View attachment 2068342

View attachment 2068352
I just applied 12v power directly to the fuel pump leads and it ran without issue.

Resistance through the fuel pump is 0.7 ohms.

Bloc - the bracket looks like the one you posted. Two philips screws attaching the sensor to the bracket and the bracket bolted to the top of the frame rail.
 
I'd consider Romer's logic here. Personally, I don't know if it's worth extracting the fuel pump until there's more evidence of the pump being the problem or just a symptom. The lack of a CEL or DTC P0230 (as per FSM) makes me think your problem is upstream, electronically. The FSM states that the fuel pump speed is determined by engine output which the ECM converts into a waveform for the fuel pump ECU (hence what you mentioned about 3 speed settings).
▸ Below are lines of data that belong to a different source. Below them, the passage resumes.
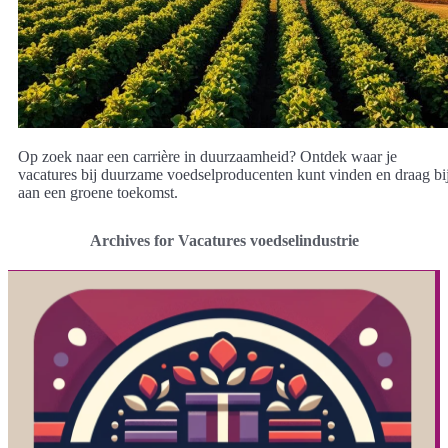
Op zoek naar een carrière in duurzaamheid? Ontdek waar je
vacatures bij duurzame voedselproducenten kunt vinden en draag bi
aan een groene toekomst.
Archives for Vacatures voedselindustrie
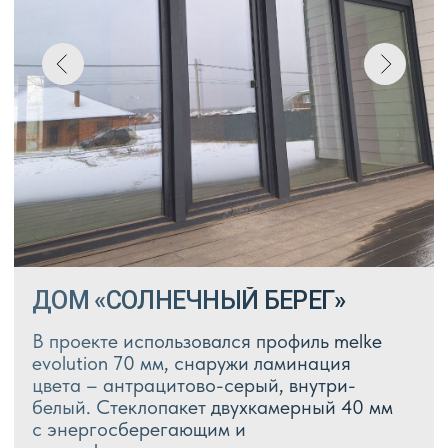
СОВРЕМЕННОЕ ШАЛЕ
В проекте использовали профиль Melke
evolution 70 мм в массе анрацит, цвет-
антацитово-серый снаружи и внутри,
стеклопакет 40 мм
с мультифункциональным
и энергосберегающим напылением.
Главным козырем проекта явился
раздвижной портал, стоимостью
180 000 руб.м Остекление – 34 м²
Окна и двери 536 000 ₽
Why does the ECM think the engine doesn't need fuel?

It's hard because I haven't really followed everything that you've done (my initial reaction was that it's time to take it to the dealer, but I can appreciate having a fun technical problem to solve when you have the skills).

Were you able to rule out sensors/shorts/electrical gremlins that would make the ECM believe there's something wrong with the input or output of the engine?
Lots of stuff here.

First, I agree with your line of reasoning.
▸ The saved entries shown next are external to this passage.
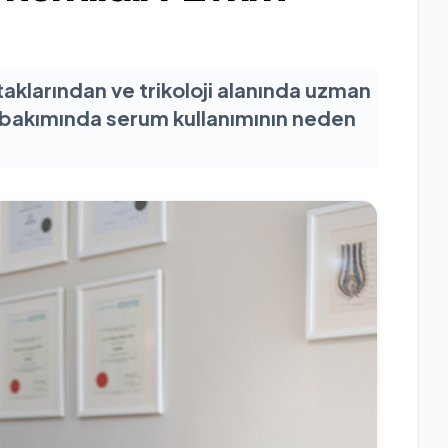
aklarından ve trikoloji alanında uzman
ç bakımında serum kullanımının neden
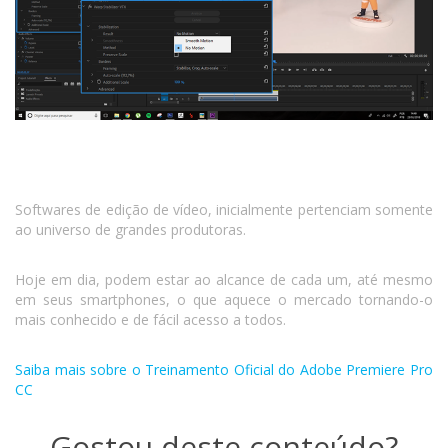
Softwares de edição de vídeo, inicialmente pertenciam somente
ao universo de grandes produtoras.
Hoje em dia, podem estar ao alcance de cada um, até mesmo
em seus smartphones, o que aquece o mercado tornando-o
mais conhecido e de fácil acesso a todos.
Saiba mais sobre o Treinamento Oficial do Adobe Premiere Pro
CC
Gostou deste conteúdo?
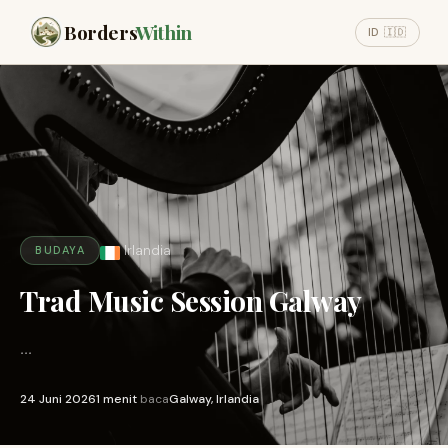
Borders
Within
ID 🇮🇩
Irlandia
BUDAYA
Trad Music Session Galway
...
24 Juni 2026
1 menit
baca
Galway, Irlandia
If I replace the fuel pump, it would be after I figure out the root cause of the issue, and fix it.

My troubleshooting so far suggests that the pump stopping is a symptom, not the root cause.

Replacement of the pump would be primarily for preventative maintenance reasons. Sometimes the time and effort to get to a component makes me opt to replace it as a future time saver. Like when you replace a clutch that still has some life when you have the transmission dropped for another reason. I think of these as "while you are in there" jobs.

I believe I have ruled out electrical shorts, grounding, water intrusion, fuses, sensors and relays. Some of those are from visual inspection, others are from component bench testing, others are inferred from lack of codes in OBD/Techstream.

I think the ECM is happy with it's inputs. The risk is that I am missing something, because I don't know what to look for, or I am making bad assumptions.

The fuel pump is testing out good, at least from the tests I have tried from the fsm.

I'm leaning toward electronic control unit failure or erroneous ECU/ECM inputs. I don't like to guess though, so I'm trying to systematically troubleshoot and isolate until I get to a root cause.

Worst case, I put it back together and take it to the dealer. I'd rather not, since I feel like I should be able to figure it out with 'mud help.

I just have to wonder what the UN, an Australian mine operator, other severe service operator would do if stuck with a failure like this. It doesn't feel very Land Cruiser like. We should be able to fix these rigs with bailing twine and barbed wire!!
 
Last edited:
Do you think the modulation of the fuel pump speed is governed by the pump ecu? Based possibly on an air/fuel mix value from the engine ecu. That was a question, I am just looking for a culprit that could do what you witness.
 
I just have to wonder what the UN, an Australian mine operator, other severe service operator would do if stuck with a failure like this. It doesn't feel very Land Cruiser like. We should be able to fix these rigs with bailing twine and barbed wire!!

Yeah, what you're seeing is definitely one of the most obscure issues I've heard of with these trucks. I hear you with the "while I'm in there" argument for replacing the fuel pump but from a debugging perspective you're introducing new variables into the equation. Not saying I wouldn't consider the same thing, just that my personal preference while debugging is to eliminate variables, not increase them. Since you tested the pump and verified it's working I'd leave it alone from there. Instead, before you close up shop, go back and replace the fuel pump once you sort out and address the root cause. That takes advantage of the knowledge and experience while minimizing rework. Probably not a huge deal, though, either way. I guess I've just been burnt by buying new parts that turn out to be defective too many times.

It sounds like at this point you're down to the ECM, the fuel pump ECU, and the harnesses related to those?